Web-based battlefield map on the way
- By Dan Caterinicchia, Dan Caterinicchia
- May 07, 2003
Within the next 18 months, military users worldwide will gain Web access to a real-time picture of the battlefield built from information drawn from multiple command and control (C2) systems.
The Air Force on April 8 selected Lockheed Martin Corp. to develop the Family of Interoperable Operational Pictures, a Web-based mapping application that will integrate real-time land, air and sea data to create a complete picture of current battlefield operations.
The program will also include friendly and enemy units on a "point and click" map of the theater.

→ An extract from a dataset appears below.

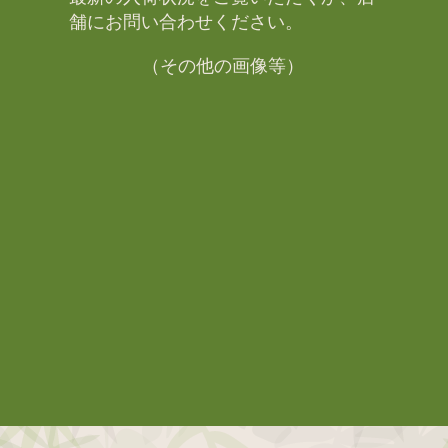
舗にお問い合わせください。​
（その他の画像等）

Users will be able to access the map via a laptop or desktop computer using a standard Web browser.
Frank DeLalla, director of theater tactical programs for Lockheed Martin Mission Systems, said FIOP will provide Defense Department users with instant access to joint forces data "that was previously stovepiped through different C2 systems."
"Click on an F-16, an aircraft carrier or a land unit, and users will instantly see detailed information for that object on the map for that day's battle plan," DeLalla said in a statement. "FIOP will also track battlefield events, like targets and their associated bomb damage assessment, in real time."
FIOP will be available to DOD users throughout the chain of command, from the Joint Forces Component Commander to individual wing or unit staff. At each level, users can customize the program to provide them with the information most relevant to their mission.
The contract, awarded by the Air Force Electronic Systems Center, is worth $3.9 million for the first 18 months with additional funding through 2009.
The FIOP program has a spiral development schedule with deliverables every six months. The first full installment is due in October 2004, when the product will be integrated with the Theater Battle Management Core Systems and the Global Command and Control System — Joint, according to a company spokesman.
Lockheed also developed the TBMCS, which is the system of record used by all Defense Department combatant commanders conducting air operations. Air Force officials said it worked extremely well during Operation Iraqi Freedom.
GCCS-J features a common operational picture that top DOD commanders use to control and manage forces. It also gives them near-real-time graphical snapshots of friendly and potential enemy forces.
Future spirals call for integration with airborne, land- and space-based sensors, which would provide an integrated C2 and intelligence, surveillance, and reconnaissance capability. Authorized users eventually could download a live video feed from Predator unmanned aerial vehicles and access satellite photos, according to Lockheed.